Red remains AUA’s trademark colour

Austria’s biggest aviation company will not be back in the black by the end of the year, managers have confirmed.

Austrian Airlines (AUA) – co-chiefs Peter Malanik and Andreas Bierwirth said today (Thurs) – achieved a profit in the third quarter but suffered a loss so far this year nevertheless. They explained that AUA’s loss in the first nine months of 2011 was 31.5 million Euros despite an operative profit of 31.6 million Euros between July and September. AUA will increase its capacities less strongly than planned this winter as a consequence, they added.

“We will not achieve our target – to achieve an operating profit – for the whole year,” Malanik announced today. The AUA manager – who will be joined at the executive board by outgoing Star Alliance boss Jaan Albrecht next week – stressed that AUA bucked the international trend in the third quarter of the current year. The global aviation industry still feels the effects of the revolutionary movements, riots and conflicts in North Africa and the Arab region. Ticket sales for destinations in Japan have not achieved pre-nuclear crisis figures either. The Asian island country was hit by a quake and a tsunami in March. Detonations at a nuclear plant were one of the consequences of the natural disaster in which tens of thousands of people lost their lives.

Bierwirth said AUA planned to retain its position as one of the most popular carriers for destinations in Eastern Europe (EE) via Vienna International Airport (VIA or VIE). Nearly 51 per cent of all flights at VIA are AUA connections. Overall, 2.1 million passengers were recorded at the aerodrome last month, up by 7.7 per cent compared to September 2010. The number of people on services to EE shot up by 19.7 per cent at the same time.

Albrecht recently said: “I cannot imagine Vienna (VIA) without AUA. We will defend the location and expand it together. Our competitors should know that.” The experienced aviation businessman signed a four-year contract with AUA. His assignment came half a year after ex-Lufthansa official Thierry Antinori decided not to join the AUA board just days before he was set to become the airline’s third co-executive manager. Antinori controversially became Executive Vice President Passenger Sales Worldwide at Dubai-based carrier Emirates, one of AUA’s fiercest rivals in offering services between VIA and destinations in the Arab world.

AUA was taken over by German company Lufthansa after several potential investors pulled out from pouring money into the ailing airline in 2009. The Viennese carrier has orchestrated a strict cost-cutting regime ever since. Hundreds of staff have been laid off. Labour unionists are up in arms as AUA intends to continue sacking employees in the coming months.

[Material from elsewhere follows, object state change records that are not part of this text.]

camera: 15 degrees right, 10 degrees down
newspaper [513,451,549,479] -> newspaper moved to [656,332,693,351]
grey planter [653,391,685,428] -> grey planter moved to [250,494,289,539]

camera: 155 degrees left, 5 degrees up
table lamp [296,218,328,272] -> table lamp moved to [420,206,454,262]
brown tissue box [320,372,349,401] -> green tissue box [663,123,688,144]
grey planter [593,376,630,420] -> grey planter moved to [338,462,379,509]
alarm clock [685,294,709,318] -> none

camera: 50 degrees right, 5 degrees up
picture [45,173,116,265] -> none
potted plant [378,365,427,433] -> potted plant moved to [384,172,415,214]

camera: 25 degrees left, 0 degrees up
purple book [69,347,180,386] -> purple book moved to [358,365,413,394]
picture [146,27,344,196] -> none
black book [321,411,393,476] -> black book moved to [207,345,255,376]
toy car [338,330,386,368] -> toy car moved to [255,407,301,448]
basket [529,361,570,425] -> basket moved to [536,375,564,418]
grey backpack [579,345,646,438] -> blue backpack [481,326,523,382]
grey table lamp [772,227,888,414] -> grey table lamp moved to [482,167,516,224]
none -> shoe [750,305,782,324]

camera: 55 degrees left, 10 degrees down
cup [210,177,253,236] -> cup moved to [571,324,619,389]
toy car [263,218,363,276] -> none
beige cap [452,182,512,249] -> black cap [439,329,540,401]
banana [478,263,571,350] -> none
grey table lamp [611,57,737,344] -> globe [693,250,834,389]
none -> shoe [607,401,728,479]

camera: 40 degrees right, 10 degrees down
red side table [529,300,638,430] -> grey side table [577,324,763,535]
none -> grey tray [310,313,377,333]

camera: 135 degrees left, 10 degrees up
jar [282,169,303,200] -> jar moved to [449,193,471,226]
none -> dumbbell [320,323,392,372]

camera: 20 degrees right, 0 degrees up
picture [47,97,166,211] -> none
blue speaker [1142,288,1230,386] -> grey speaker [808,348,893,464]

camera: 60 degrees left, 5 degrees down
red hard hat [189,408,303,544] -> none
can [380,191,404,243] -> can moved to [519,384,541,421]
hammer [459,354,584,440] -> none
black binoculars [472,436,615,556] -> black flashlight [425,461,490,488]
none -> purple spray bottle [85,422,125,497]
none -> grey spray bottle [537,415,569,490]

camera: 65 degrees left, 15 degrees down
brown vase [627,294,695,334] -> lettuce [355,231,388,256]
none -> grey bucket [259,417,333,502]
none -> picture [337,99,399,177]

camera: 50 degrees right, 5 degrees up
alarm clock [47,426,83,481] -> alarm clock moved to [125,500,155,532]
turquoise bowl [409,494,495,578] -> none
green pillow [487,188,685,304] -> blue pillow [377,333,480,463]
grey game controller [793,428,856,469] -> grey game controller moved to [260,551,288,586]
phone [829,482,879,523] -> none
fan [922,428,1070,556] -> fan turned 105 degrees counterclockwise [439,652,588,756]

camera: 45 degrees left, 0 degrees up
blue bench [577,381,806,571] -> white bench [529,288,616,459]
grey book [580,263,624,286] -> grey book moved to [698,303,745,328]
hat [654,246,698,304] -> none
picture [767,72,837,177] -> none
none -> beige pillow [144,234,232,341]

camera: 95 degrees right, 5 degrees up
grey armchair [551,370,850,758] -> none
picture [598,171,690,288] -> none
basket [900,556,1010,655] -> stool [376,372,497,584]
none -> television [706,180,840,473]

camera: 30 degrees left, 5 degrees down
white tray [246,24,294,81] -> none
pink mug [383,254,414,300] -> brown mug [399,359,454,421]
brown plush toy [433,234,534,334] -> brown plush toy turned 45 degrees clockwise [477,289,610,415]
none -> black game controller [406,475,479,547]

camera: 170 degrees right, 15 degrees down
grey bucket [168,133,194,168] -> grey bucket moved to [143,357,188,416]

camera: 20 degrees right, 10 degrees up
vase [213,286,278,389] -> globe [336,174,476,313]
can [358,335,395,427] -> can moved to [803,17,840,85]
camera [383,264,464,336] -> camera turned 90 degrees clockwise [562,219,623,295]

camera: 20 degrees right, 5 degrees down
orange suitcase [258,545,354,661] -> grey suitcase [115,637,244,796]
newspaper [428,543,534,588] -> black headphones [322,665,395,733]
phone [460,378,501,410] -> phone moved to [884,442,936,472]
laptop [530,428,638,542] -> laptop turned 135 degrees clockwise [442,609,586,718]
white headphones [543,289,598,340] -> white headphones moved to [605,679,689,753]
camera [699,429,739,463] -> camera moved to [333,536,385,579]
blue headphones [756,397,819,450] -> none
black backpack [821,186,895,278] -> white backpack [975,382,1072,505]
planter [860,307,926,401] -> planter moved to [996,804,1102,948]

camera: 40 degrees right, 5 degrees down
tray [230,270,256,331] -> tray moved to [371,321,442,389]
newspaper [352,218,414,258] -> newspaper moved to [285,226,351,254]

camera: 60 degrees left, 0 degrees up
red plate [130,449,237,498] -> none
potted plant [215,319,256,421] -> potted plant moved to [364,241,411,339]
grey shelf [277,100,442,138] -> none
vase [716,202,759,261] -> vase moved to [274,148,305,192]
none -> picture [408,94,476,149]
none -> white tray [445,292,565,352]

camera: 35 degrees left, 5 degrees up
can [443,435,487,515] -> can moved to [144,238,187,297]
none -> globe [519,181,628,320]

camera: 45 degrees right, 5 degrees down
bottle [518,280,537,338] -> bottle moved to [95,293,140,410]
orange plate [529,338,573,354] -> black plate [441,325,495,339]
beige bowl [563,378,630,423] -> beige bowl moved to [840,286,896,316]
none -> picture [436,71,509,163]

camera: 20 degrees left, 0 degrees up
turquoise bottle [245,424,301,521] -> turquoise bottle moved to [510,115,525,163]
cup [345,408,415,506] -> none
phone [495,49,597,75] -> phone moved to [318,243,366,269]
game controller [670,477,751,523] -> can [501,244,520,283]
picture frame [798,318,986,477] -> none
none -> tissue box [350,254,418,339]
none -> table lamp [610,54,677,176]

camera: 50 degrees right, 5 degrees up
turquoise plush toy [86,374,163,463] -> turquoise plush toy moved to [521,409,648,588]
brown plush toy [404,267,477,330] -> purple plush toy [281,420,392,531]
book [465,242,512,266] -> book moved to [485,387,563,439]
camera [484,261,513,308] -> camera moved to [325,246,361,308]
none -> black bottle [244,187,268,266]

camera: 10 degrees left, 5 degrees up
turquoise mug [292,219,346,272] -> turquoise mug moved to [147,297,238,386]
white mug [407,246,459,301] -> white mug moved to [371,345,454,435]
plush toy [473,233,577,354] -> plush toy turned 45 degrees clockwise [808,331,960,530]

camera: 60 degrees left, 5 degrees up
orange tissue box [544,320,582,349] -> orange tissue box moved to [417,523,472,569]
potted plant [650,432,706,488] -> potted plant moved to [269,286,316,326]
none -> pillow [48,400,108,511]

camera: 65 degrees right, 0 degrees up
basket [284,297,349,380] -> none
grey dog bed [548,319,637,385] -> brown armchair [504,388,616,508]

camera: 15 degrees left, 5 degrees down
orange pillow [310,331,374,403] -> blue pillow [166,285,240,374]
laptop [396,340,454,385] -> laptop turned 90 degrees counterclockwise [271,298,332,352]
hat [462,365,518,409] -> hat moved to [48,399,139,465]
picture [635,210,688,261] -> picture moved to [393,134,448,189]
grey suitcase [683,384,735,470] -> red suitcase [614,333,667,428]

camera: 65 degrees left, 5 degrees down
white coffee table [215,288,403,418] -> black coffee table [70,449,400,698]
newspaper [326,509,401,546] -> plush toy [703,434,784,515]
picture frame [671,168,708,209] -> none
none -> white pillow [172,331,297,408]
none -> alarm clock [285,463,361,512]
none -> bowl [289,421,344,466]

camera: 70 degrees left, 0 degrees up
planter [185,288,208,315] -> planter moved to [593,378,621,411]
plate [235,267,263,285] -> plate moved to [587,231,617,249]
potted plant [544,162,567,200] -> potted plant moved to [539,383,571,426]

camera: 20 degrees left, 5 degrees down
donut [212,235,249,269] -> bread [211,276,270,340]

Lufthansa said today it expected a three-per-cent activity increase itself in 2012. The carrier initially hoped for a rise of nine per cent compared to 2011. The firm’s officials announced decreasing bookings were heralding the developments, adding that cargo operations could be affected by the global economy’s expected cooling off as well. Lufthansa’s operative profit dropped by six per cent to 578 million Euros from the first three months of 2010 to the same period of the current year. The carrier’s turnover rose by 10 per cent to 22.1 billion Euros.

Lufthansa is currently looking for a buyer for its loss-making affiliate British Midlands (bmi). Germanwings, another Lufthansa affiliate, was in the red in the first three quarters of this year too as figures presented today show. Its Basel-based subsidiary company Swiss keeps growing at the same time.

Lufthansa has been headed by Christoph Franz since January. The German followed Austrian Wolfgang Mayrhuber. The carrier has 117,000 employees. It is the European aviation industry’s biggest player.

Meanwhile, one of Lufthansa’s biggest competitors said it would stop giving out bonus cards to German lawmakers. Air Berlin confirmed reports by German daily Frankfurter Rundschau earlier this month. The paper disclosed that the low-cost carrier – which cooperates with Austria’s leading budget airline FlyNiki – started sending the cards to members of the federal Reichstag parliament in Berlin unrequested in 2008. The company headed by ex-Deutsche Bahn (DB) boss Hartmut Mehdorn decided to pull the plug after critics complained about a lack of transparency. The bonus cards helped the politicians to more leg room and other upgrades, according to the Handelsblatt – advantages other Air Berlin customers had to collect air miles for.